| Assigned task |
For the word "front", state how many lines of the listing below contain it. Give the number and nothing more.

------ Provided material ------

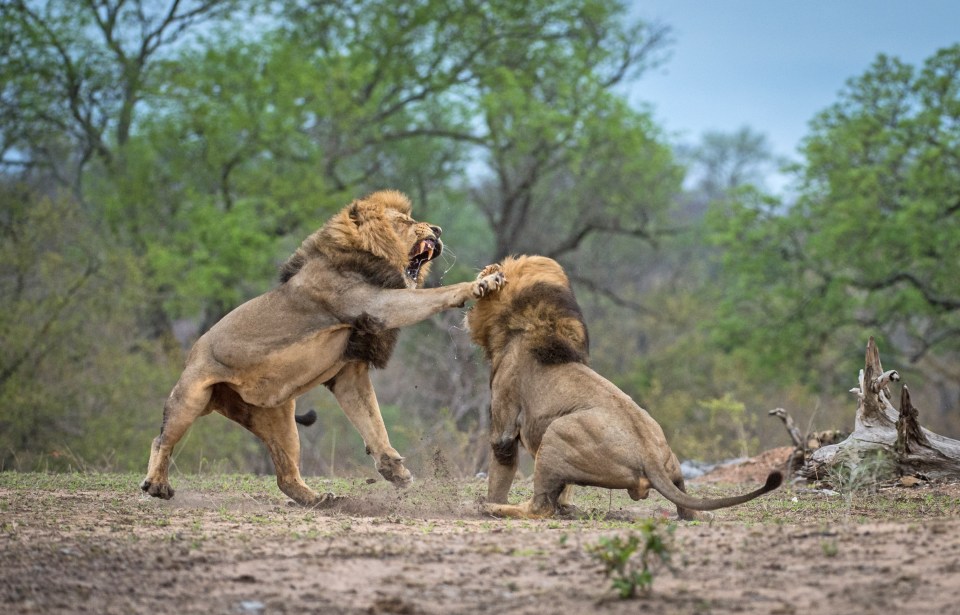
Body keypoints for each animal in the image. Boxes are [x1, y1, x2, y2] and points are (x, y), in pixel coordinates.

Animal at [141, 191, 510, 506]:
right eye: (405, 221)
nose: (437, 229)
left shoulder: (349, 373)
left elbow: (373, 421)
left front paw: (394, 470)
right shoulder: (379, 305)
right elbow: (437, 294)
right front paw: (482, 282)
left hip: (280, 421)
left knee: (285, 476)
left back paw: (319, 499)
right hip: (192, 394)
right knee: (161, 440)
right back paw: (157, 484)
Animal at [464, 255, 780, 520]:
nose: (487, 270)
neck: (529, 325)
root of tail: (651, 458)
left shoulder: (504, 422)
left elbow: (500, 469)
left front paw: (491, 500)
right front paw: (565, 504)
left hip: (557, 433)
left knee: (539, 507)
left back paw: (491, 508)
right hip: (672, 467)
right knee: (688, 510)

------

| Answer to this problem |
4